*Problem to work on*: What you produce should be every line from the data that includes "lists".

*Stored data entries*:
────────────────

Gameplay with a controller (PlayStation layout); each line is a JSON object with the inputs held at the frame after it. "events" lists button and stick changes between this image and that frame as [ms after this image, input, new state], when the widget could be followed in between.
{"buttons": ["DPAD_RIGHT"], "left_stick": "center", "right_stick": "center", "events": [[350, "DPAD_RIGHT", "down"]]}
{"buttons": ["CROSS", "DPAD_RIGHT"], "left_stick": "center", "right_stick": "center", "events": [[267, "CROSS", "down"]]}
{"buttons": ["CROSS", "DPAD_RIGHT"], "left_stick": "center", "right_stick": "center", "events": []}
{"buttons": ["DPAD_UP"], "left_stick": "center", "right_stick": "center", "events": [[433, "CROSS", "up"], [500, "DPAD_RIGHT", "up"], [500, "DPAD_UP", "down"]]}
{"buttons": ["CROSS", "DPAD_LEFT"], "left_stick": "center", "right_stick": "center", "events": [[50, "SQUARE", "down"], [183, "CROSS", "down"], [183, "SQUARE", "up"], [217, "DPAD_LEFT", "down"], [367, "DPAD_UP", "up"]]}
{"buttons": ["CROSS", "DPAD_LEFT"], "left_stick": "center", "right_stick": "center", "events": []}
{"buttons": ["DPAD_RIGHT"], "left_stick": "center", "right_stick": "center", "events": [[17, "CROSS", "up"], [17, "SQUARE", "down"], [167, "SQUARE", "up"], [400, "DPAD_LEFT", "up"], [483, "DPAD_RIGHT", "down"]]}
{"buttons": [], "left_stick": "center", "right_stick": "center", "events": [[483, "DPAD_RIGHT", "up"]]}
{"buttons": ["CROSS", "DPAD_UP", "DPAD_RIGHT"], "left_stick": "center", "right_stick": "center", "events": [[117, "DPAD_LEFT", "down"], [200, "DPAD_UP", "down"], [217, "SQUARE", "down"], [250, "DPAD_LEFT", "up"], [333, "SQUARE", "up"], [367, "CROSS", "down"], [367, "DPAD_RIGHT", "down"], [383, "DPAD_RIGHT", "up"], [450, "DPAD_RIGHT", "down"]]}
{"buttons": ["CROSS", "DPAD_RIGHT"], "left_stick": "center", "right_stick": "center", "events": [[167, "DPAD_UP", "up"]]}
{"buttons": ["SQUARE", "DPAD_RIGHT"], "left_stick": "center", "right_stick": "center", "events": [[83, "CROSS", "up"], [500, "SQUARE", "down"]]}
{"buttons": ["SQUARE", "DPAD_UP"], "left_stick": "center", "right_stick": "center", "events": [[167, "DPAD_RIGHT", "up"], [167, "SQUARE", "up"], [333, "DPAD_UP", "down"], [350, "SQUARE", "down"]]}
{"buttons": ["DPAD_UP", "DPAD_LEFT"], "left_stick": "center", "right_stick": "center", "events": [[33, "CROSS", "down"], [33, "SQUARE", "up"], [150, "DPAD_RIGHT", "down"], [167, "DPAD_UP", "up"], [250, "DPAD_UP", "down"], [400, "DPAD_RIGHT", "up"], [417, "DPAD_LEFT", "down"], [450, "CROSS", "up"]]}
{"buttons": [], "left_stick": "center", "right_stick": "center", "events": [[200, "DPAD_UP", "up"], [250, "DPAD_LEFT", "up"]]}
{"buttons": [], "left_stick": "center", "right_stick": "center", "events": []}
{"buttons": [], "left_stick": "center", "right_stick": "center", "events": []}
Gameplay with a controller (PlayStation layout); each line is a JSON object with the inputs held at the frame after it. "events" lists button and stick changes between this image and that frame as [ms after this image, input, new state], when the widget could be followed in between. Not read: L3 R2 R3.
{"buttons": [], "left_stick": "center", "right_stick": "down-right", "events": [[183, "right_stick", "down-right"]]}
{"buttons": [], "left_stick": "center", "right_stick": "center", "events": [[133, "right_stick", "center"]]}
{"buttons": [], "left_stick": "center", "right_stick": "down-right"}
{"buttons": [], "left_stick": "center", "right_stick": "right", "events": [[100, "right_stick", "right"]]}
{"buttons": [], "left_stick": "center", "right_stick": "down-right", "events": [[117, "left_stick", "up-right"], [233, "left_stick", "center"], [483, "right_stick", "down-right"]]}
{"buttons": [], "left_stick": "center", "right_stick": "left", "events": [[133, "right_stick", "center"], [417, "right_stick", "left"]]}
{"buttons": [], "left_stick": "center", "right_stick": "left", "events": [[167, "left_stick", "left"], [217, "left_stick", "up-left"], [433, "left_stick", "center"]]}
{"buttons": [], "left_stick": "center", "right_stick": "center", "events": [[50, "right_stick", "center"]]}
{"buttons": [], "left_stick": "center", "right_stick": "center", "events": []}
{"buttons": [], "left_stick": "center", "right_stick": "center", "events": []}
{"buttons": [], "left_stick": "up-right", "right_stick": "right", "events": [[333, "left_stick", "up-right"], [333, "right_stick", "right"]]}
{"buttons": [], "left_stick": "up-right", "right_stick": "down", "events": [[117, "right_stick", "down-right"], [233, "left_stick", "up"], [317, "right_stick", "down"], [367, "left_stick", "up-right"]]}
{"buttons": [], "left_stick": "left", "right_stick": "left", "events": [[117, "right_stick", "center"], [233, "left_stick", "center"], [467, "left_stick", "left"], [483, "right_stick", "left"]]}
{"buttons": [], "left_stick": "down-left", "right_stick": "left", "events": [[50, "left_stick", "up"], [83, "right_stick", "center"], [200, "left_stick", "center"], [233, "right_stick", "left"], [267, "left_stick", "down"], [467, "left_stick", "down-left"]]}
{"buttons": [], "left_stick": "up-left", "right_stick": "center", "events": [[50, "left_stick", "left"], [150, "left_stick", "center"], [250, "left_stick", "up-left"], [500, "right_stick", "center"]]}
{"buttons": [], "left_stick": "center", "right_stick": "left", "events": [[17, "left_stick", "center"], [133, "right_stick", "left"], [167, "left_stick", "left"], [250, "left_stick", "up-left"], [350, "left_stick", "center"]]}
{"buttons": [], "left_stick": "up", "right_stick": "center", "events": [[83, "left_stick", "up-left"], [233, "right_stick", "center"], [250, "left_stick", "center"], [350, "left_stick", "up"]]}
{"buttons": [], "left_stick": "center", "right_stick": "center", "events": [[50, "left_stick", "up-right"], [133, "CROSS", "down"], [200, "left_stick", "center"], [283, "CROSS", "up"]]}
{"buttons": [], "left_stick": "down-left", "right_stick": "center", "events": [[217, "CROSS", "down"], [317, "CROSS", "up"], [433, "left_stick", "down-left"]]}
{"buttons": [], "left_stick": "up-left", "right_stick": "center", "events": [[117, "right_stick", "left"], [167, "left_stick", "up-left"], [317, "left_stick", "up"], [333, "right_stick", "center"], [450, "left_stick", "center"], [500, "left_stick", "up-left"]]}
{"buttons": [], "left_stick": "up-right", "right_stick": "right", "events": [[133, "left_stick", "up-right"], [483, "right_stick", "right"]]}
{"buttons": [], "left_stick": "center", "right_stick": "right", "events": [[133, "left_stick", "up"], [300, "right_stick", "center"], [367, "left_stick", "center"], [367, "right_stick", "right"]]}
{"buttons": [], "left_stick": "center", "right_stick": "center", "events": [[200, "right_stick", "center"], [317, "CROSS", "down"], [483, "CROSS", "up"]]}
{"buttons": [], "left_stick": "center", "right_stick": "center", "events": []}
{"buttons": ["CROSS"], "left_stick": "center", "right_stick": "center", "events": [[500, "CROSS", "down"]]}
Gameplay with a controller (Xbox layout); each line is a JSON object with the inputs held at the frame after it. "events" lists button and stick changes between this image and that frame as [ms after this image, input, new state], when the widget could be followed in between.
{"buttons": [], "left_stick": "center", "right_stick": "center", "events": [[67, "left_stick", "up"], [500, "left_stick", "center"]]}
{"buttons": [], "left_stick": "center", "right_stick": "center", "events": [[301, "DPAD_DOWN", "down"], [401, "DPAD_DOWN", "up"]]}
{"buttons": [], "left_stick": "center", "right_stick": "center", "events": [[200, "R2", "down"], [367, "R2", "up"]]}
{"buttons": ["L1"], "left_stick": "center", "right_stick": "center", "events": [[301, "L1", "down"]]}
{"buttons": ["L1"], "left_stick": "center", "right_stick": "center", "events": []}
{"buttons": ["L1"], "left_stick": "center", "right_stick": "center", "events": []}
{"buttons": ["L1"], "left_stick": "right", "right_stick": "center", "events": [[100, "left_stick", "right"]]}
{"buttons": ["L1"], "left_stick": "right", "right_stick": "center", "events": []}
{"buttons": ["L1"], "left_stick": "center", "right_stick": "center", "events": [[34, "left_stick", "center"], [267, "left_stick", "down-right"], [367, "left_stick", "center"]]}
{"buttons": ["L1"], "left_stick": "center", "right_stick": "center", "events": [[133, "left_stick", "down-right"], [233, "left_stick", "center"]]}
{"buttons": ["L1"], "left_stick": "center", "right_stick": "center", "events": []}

────────────────

*Answer below*:
Gameplay with a controller (PlayStation layout); each line is a JSON object with the inputs held at the frame after it. "events" lists button and stick changes between this image and that frame as [ms after this image, input, new state], when the widget could be followed in between.
Gameplay with a controller (PlayStation layout); each line is a JSON object with the inputs held at the frame after it. "events" lists button and stick changes between this image and that frame as [ms after this image, input, new state], when the widget could be followed in between. Not read: L3 R2 R3.
Gameplay with a controller (Xbox layout); each line is a JSON object with the inputs held at the frame after it. "events" lists button and stick changes between this image and that frame as [ms after this image, input, new state], when the widget could be followed in between.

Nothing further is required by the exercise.